The inclusive creative economy highlighted by the 6th Forum Brazil Africa

The creative economy was the central theme of the second session of the 6th Forum Brazil Africa, held this Thursday, November 22, 2018. With the mediation of TV journalist Camila Marinho, the debate was attended by Paulo Rogério Nunes, CEO of Vale do Dendê; Monica Monteiro, CEO of CINEGROUP; Márcia Ganem, CEO of Ateliê Márcia Ganem; Igor Juaçaba, CEO of Elephant Coworking and; Nina Silva, Founder of the Black Money Movement.

Paulo Rogério Nunes started the conversation speaking about the current situation of the creative economy, with a special focus on the emergence of services from the creativity transformed into a new business. Speaking from an entrepreneurial perspective, in Bahia, there is a huge potential that has not been recognized yet. Our goals are to make to make Salvador a global city, connected with a market that has a deep connection with Africa. As he said, “The Brazil Africa connection will only effectively happen, when Afro-descendants, who have entered universities and want to do trade with Africa, are heard and taken into consideration in debates like this”.

For Monica Monteiro, a Brazilian who has been in Africa for 12 years as a representative of CINEGROUP, there is still a lot to be done and encouraged in Africa. According to the businesswoman, there is no better way of doing business than knowing the country where it is inserted.

On the other hand, Márcia Ganem suggested investing in an economy that embraces people and culture in general. The stylist stressed that we need a logic that is not only capital but one that prioritizes human development.

“Certain traditional communities live under poverty. What’s new in the creative economy is imagining a design that will dialogue with our traditional roots”. According to her, in Bahia, culture has divided the state into identity territories that, beyond fashion, offer experiences of implementation of spaces of memory, contemplating all the aspects of different communities. This creates a range of alternatives and opportunities for cultural endeavors.

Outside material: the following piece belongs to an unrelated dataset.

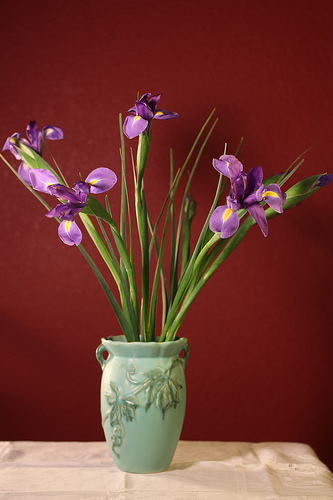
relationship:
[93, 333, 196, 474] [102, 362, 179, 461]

Igor Juaçaba, CEO of Elephant Coworking, explained about the way companies work today. They target countries that are up and trying to copy what they are doing. For the entrepreneur, the emerging countries, especially Brazil and the countries of Africa, have a great opportunity to make different from the existing models. According to him, there are resources, self-sufficiency and few countries that have the same conditions. The ideal, he said, would be not to copy, but to do what has not yet been done. “One of the foundations for this comes from education. Brazil and Africa are big territories that end up looking deep inside, which means that we have a limitation of market coverage and connections.”

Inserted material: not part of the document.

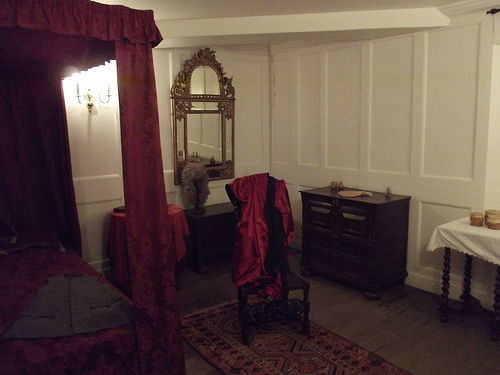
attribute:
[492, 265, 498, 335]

Completing the team from the last session of the morning, Nina Silva talked about the importance of working with real opportunities to support inequality, which generates exorbitant numbers.

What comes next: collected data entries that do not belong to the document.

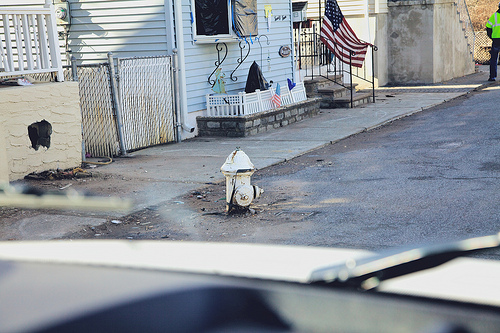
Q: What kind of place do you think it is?
A: It is a road.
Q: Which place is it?
A: It is a road.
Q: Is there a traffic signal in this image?
A: No, there are no traffic lights.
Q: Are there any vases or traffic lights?
A: No, there are no traffic lights or vases.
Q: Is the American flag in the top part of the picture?
A: Yes, the American flag is in the top of the image.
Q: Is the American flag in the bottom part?
A: No, the American flag is in the top of the image.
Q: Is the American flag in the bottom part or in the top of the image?
A: The American flag is in the top of the image.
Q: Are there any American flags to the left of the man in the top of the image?
A: Yes, there is an American flag to the left of the man.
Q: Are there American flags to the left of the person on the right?
A: Yes, there is an American flag to the left of the man.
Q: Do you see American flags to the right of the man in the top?
A: No, the American flag is to the left of the man.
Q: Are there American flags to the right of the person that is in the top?
A: No, the American flag is to the left of the man.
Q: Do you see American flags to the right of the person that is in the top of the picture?
A: No, the American flag is to the left of the man.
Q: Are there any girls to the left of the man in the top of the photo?
A: No, there is an American flag to the left of the man.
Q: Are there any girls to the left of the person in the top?
A: No, there is an American flag to the left of the man.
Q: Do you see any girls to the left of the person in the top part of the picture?
A: No, there is an American flag to the left of the man.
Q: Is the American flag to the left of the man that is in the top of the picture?
A: Yes, the American flag is to the left of the man.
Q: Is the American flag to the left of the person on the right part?
A: Yes, the American flag is to the left of the man.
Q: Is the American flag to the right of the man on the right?
A: No, the American flag is to the left of the man.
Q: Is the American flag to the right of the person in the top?
A: No, the American flag is to the left of the man.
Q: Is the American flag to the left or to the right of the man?
A: The American flag is to the left of the man.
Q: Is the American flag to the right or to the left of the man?
A: The American flag is to the left of the man.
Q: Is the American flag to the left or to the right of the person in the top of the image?
A: The American flag is to the left of the man.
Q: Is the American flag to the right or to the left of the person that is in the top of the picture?
A: The American flag is to the left of the man.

“When we think of technological poles, we think of Eastern countries and forget that all technology must be a real impact on a group’s life. And these technologies are created in spaces that are not inclusive, do not think with diverse heads. The more inclusive enterprises in relation to gender profit 21% more, globally speaking, “he said. According to Nina, founder of the Black Money Movement, which encourages the consumption of the Brazilian black population, according to the global data, companies with greater ethnic-racial diversity profit 33% more.